For many years, I only gave myself one rule: try to work the word "library" into every piece. My intent was to think in public about just what librarianship means at the end of the 20th century and beginning of the 21st.
There have been many advantages for me. I found that putting library plans out in front of the public, and getting feedback about them, helped me make better decisions. Sometimes, I found that it was very difficult for me to describe those plans or policies -- the kind of thing that makes me realize that they might not be good ideas after all. The weekly discipline of explaining my profession to the public keeps me more mindful, more honest. It also has provided steady visibility for the library and its issues.
August 31, 2006 - Public Sector Vs. Private Sector Employment
Jamie LaRue is on vacation. This week's column is written by Art Glover, Human Resources Manager for Douglas County Libraries.
"How do you feel about public employment verses private employment?"
It is a question I have been asked many times since I began working for the Douglas County Libraries as the district's Human Resources Manager.
Often, the question is delivered with a knowing wink. I imagine they are thinking, "Surely you must be happier now!" And generally, I would say they are correct.
Once upon a time, I worked for a very large telecommunications and cable corporation. During those seventeen years, I did everything from handling calls from customers, to responding to executive complaints, to managing other employees, to human resources management work. I learned a great deal during my tenure with the company. I made long-lasting friendships. The company paid for my Masters degree. I was given many wonderful opportunities, and I'll always be grateful for that.
But was I happy at work? Oh, there were good times, sometimes even happy times. I'm usually a glass-half-full kind of guy, so I rode through the rough times without too much stress. Yet I was vaguely, and sometimes very, dissatisfied.
Why, you might ask? I have thought about it for quite some time now, and while there were multiple reasons I think I have narrowed it down to a few major issues. First, there was not a clear connection between my work and the overall mission of the organization. I never knew how my work fit into the grand scheme of things.

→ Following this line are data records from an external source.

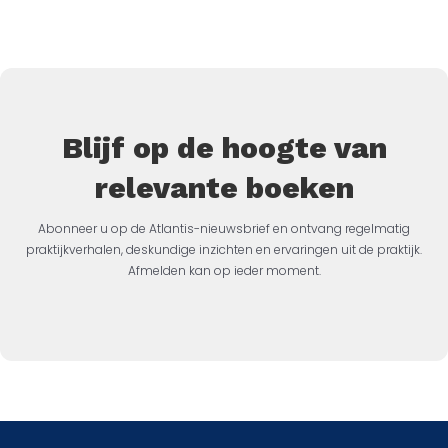
Blijf op de hoogte van
relevante boeken
Abonneer u op de Atlantis-nieuwsbrief en ontvang regelmatig
praktijkverhalen, deskundige inzichten en ervaringen uit de praktijk.
Afmelden kan op ieder moment.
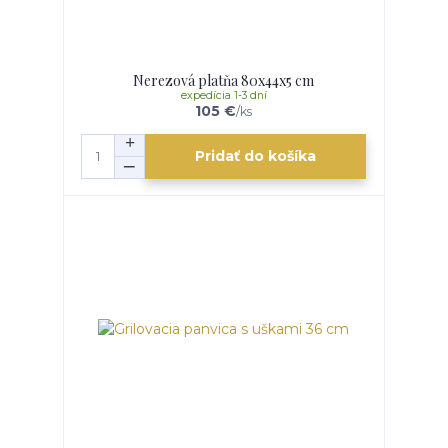
Nerezová platňa 80x44x5 cm
expedícia 1-3 dní
105 €
/
ks
Pridať do košíka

Something else became clear as I began to work for the library district. With my previous employer, I began to realize that I wanted to do something that would, directly or indirectly, give back to the community. I wanted to do something for the common good. I was growing tired of working to fill the pockets of the CEO, the shareholders, and our own wallets. This was the other major dissatisfaction for me.

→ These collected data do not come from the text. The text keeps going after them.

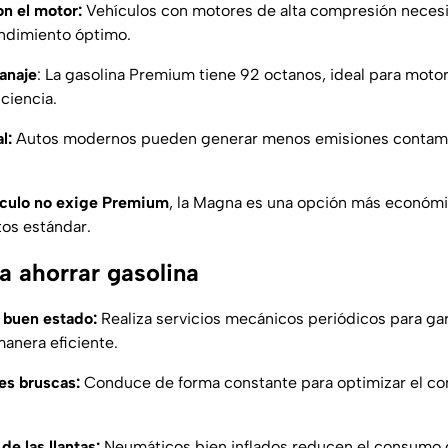
on el motor:
Vehículos con motores de alta compresión necesi
ndimiento óptimo.
tanaje
: La gasolina Premium tiene 92 octanos, ideal para moto
ciencia.
l:
Autos modernos pueden generar menos emisiones contam
hículo no exige Premium
, la Magna es una opción más económ
tos estándar.
a ahorrar gasolina
n buen estado:
Realiza servicios mecánicos periódicos para gar
anera eficiente.
es bruscas:
Conduce de forma constante para optimizar el c
de las llantas:
Neumáticos bien inflados reducen el consumo d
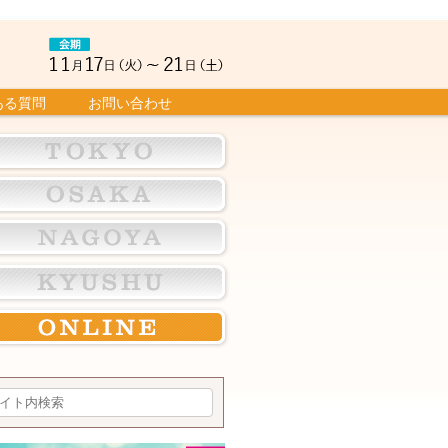
ある質問
お問い合わせ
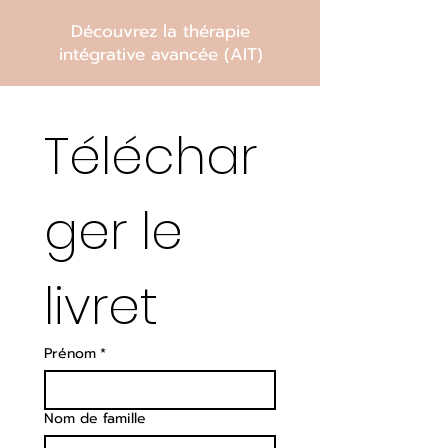
Découvrez la thérapie
intégrative avancée (AIT)
Téléchar
ger le 
livret
Prénom
*
Nom de famille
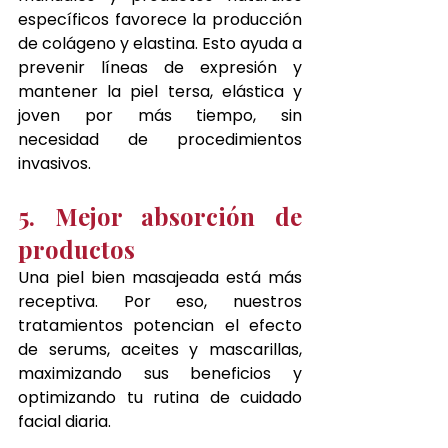
específicos favorece la producción 
de colágeno y elastina. Esto ayuda a 
prevenir líneas de expresión y 
mantener la piel tersa, elástica y 
joven por más tiempo, sin 
necesidad de procedimientos 
invasivos.
5. Mejor absorción de 
productos
Una piel bien masajeada está más 
receptiva. Por eso, nuestros 
tratamientos potencian el efecto 
de serums, aceites y mascarillas, 
maximizando sus beneficios y 
optimizando tu rutina de cuidado 
facial diaria.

Many people prefer working in the private sector. I understand that completely. It does have its advantages.
But for me, the public sector is where it's at.
I'm a big believer in acknowledging the fact that we all have choices. They may not always be easy choices; often they are very difficult choices. But I believe that the old saying is true: The only thing we must do in life is die. Everything else is a choice.
Some choices are made easier by circumstances. While working for the aforementioned telecommunications corporation, there were many threats of layoffs through the years. After enduring and surviving many rounds of down sizing that affected my peers across the company, and after handling many of the layoffs myself as a Human Resources Manager (a gut-wrenching experience, to be sure), my number eventually came up. It turned out to be a blessing in disguise.
I had a chance to seek other opportunities with the company after the layoff became effective, but I decided against it. I decided that I wanted less stress in my life, for starters. I wanted to grow personally and professionally. I wanted to work for an organization that was much smaller than the over 50,000 employee workforce that I came from. I wanted to feel valued and listened to. Of course, fair pay and benefits were in the picture as well, but I was willing to face the inevitable decrease in compensation that the public sector provides in comparison with the private sector.
I may be an optimist, but Iím also a realist. Everything is not rosy in the public employment world. Funding, for example, is a constant concern, no matter how financially stable your public employer might be. There are also the usual workplace woes, from employee relations challenges to office politics to communications and trust issues.
But in spite of it all, those of us in the public sector know why we are here. Everything we do is in support of the community. It is a selfless and honorable endeavor.
And that's why, at least for us, working in the public employment world is a winner. Hands down.